+++ Extract to read +++

List of Dictio­naries

people = [
    {'name': "Tom", 'age': 10},
    {'name': "Mark", 'age': 5},
    {'name': "Pam", 'age': 7}
]

list(filter(lambda person: person['name'] == 'Pam', people))
 [{'age': 7, 'name': 'Pam'}]

people[1]['name']
 Mark

Dictionary of Lists

from collections import defaultdict

s = [('yellow', 1), ('blue', 2), ('yellow', 3), ('blue', 4), ('red', 1)]
d = defaultdict(list)
for k, v in s:
    d[k].append(v)

d.items()
 [('blue', [2, 4]), ('red', [1]), ('yellow', [1, 3])]
The idea is to group the values by the keys

Matplotlib

data = [1, 2, 1, 3, 3, 1, 4, 2]

import matplotlib.pyplot as plt
plt.hist(data)

To show it:
%matplotlib inline (for notebooks)
or
plt.show()

Statistics

#Correlation
std_x = (x - x.mean()) / x.std(ddof=0)
std_y = (y - y.mean()) / y.std(ddof=0)
correlation = (std_x * std_y).mean()
#By default, Pandas' std() function computes the standard deviation using Bessel's correction. Calling std(ddof=0) ensures that Bessel's correction will not be used. NumPy's corrcoef() function can be used to calculate Pearson's r, also known as the correlation coefficient.

Excel Files

import xlrd
datafile = "file.xls"

workbook = xlrd.open_workbook(datafile)
sheet = workbook.sheet_by_index(0)

sheet_data = [[sheet.cell_value(r, col) for col in range(sheet.ncols)] for r in range(sheet.nrows)]

# (column, line)
sheet.cell_type(3, 2)
sheet.cell_value(3, 2)
# (column, start_line, end_line)
sheet.col_values(3, start_rowx=1, end_rowx=4)

sheet.ncols

xlrd.xldate_as_tuple(cell_in_exceltime, 0)

Pretty Print

Map, Filter and Reduce

#Map
map(function_to_apply, list_of_inputs)
map(float, list) #Convert all in list to float

JSON requests (WS)

import json
import requests

BASE_URL = "http://musicbrainz.org/ws/2/"
ARTIST_URL = BASE_URL + "artist/"

params["fmt"] = "json"
params["query"] = "artist:Avril"

r = requests.get(url + uid, params)
print r.json()

Pkg

!pip install <link>

+++ Supplied entries +++

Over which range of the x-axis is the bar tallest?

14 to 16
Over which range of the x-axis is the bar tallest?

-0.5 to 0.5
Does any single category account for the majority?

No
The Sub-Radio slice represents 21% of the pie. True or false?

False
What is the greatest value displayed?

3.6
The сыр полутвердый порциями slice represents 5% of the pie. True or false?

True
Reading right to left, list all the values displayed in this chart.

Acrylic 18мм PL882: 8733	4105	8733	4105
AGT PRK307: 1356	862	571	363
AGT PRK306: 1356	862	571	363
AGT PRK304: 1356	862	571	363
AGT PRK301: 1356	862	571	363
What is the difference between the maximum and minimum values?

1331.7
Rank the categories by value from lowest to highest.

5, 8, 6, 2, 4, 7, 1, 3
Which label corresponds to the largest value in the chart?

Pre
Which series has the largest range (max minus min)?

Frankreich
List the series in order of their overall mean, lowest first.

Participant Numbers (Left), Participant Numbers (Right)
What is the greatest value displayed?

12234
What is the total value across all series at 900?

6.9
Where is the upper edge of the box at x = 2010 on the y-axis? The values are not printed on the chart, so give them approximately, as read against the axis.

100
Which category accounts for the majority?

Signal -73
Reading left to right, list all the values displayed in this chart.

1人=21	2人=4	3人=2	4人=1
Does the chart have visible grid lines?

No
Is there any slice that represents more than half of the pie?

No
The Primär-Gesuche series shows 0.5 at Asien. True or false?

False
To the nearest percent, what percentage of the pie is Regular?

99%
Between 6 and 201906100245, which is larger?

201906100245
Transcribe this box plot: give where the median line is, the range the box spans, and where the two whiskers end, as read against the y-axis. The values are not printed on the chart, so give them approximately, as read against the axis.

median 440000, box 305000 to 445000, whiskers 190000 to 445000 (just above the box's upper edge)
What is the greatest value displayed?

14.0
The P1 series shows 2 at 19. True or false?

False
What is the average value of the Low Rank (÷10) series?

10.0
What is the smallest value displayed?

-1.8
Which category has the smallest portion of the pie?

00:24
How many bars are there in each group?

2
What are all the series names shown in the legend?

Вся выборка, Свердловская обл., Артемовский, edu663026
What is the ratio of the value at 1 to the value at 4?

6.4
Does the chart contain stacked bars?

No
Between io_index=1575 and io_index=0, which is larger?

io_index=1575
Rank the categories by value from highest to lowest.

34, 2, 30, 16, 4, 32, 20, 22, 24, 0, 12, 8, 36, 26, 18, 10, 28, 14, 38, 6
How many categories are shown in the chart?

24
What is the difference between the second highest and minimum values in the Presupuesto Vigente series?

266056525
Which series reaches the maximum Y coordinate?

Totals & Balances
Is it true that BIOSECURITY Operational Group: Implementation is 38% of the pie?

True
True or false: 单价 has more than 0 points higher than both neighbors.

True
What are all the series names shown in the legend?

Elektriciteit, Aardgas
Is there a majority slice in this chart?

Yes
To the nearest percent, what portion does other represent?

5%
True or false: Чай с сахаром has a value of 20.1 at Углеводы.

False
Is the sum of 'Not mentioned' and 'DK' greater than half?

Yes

+++

• Work task
Reproduce the stretch of the Python notes from "std_y = (y - y.mean())" through "sheet = workbook.sheet_by_index(0)". The listing bears no relation to the Python notes.

• Result for this task
std_y = (y - y.mean()) / y.std(ddof=0)
correlation = (std_x * std_y).mean()
#By default, Pandas' std() function computes the standard deviation using Bessel's correction. Calling std(ddof=0) ensures that Bessel's correction will not be used. NumPy's corrcoef() function can be used to calculate Pearson's r, also known as the correlation coefficient.

Excel Files

import xlrd
datafile = "file.xls"

workbook = xlrd.open_workbook(datafile)
sheet = workbook.sheet_by_index(0)